I've previously written about the FlameScope tool and how it can help you identify patterns in profiles, especially CPU stack samples, and from those patterns generate flame graphs. I've also spoken about the origin of FlameScope in talks; here's a quick post to share the details here as well.
1. Problem Statement
At Netflix my colleague Vadim was debugging an intermittent performance issue where application request latency increased briefly once every 15 minutes. It was a big issue. We picked one service in particular to analyze, "ums".
Here is how it looked in our cloud-wide monitoring tool, Atlas (redacted):
The pillars show noticeable increases in latency.
We also looked at a number of other metrics to see if there was a correlation. CPU utilization did increase a little, however, the workload (as measured by the operation rate: NumCompleted) did not.
2. Capturing a Sample
Vadim kept collecting 3-minute perf profiles while watching the Atlas latency metrics.
# perf record -F 49 -a -g -- sleep 180 # perf script > ums.stacks01
He finally saw the latency jump up while collecting a profile. We now had a 3-minute profile to study.
3. Single CPU Runs
Latency popping up every 15 minutes or so sounds like garbage collection, but it didn't match Java GC activity.
To identify the problem, I wanted to analyze the perf script output, which is essentially a list of samples with their timestamps, metadata, and stack traces. I had been working on a perf2runs tool that would identify "single CPU runs," which I'd used to find issues before (such as a code cache one I discussed at the start of my YOW! talk). But I kept thinking about other ways to slice and dice this output.
4. Slicing and Dicing into Time Ranges
I came up with another simple tool, range-perf.pl, which could filter time ranges from perf script output. I had built up a command line like this:
$ cat ums.stacks01 | ./range-perf.pl 0 10 | ./stackcollapse-perf.pl | grep -v cpu_idle | ./flamegraph.pl --hash --color=java > ums.first10.svg
I then did this in a loop and made separate flame graphs for every ten second range, hoping one would look different and explain the issue. It looked promising as it was starting to reveal some variation. I then tried a time range of one second, producing 180 flame graphs, and after browsing many of these we eventually found the issue: periodic application cache refreshes.

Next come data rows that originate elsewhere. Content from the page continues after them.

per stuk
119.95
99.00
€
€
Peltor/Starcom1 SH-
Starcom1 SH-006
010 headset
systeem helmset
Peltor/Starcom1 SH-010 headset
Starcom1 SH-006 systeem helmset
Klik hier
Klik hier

But the whole process seemed time consuming, and had a granularity of one second. What if I needed 100 ms flame graphs to really focus on the perturbations? There would be way too many flame graphs to browse through (1,800).
5. Visualizing CPU Utilization Down to 20 ms
We knew there was a slight correlation with CPU utilization, and in a way that information is captured in the perf profile (by filtering out idle samples). If we could visualize the CPU utilization in the profile over time, we could then select the most interesting ranges for a flame graph. I tried line graphs first, but ultimately found my subsecond-offset heat map visualization to be most useful as it revealed more patterns and easily visualized down to the 20 ms range. It looked like this (svg):
If you click this svg you should get some interactivity with this visualization, where you can hover over pixels and see time and sample counts. It's showing seconds as full columns, painted bottom to top, and fractions of seconds as the rows. The color depth shows how many CPU samples fell into each range. Each of these blocks represents about 20 milliseconds in time. (See subsecond-offset heat map for a greater explanation.)
There are three patterns in the above visualization:
A) Three vertical bands of higher CPU usage spaced 60 seconds apart
B) Various short bursts of about 60 milliseconds of high CPU usage, appearing as short red stripes.
C) A burst of CPU usage at the start of the profile (perf doing some initializing? Surely not).
I enhanced this visualization so that we could click on time ranges and it would produce a flame graph just for that range. We called this tool "FlameScope" (my prototypes). That way we quickly identified what all of these were:
A) Servo (Atlas monitoring)
B) Garbage collection
C) An application cache refresh
It was (C) we had found earlier the hard way by slicing and dicing the perf profile. It was far far easier to just "see it" in the heatmap and select that range. I used this same profile for many of other talks and blog posts about flame scope.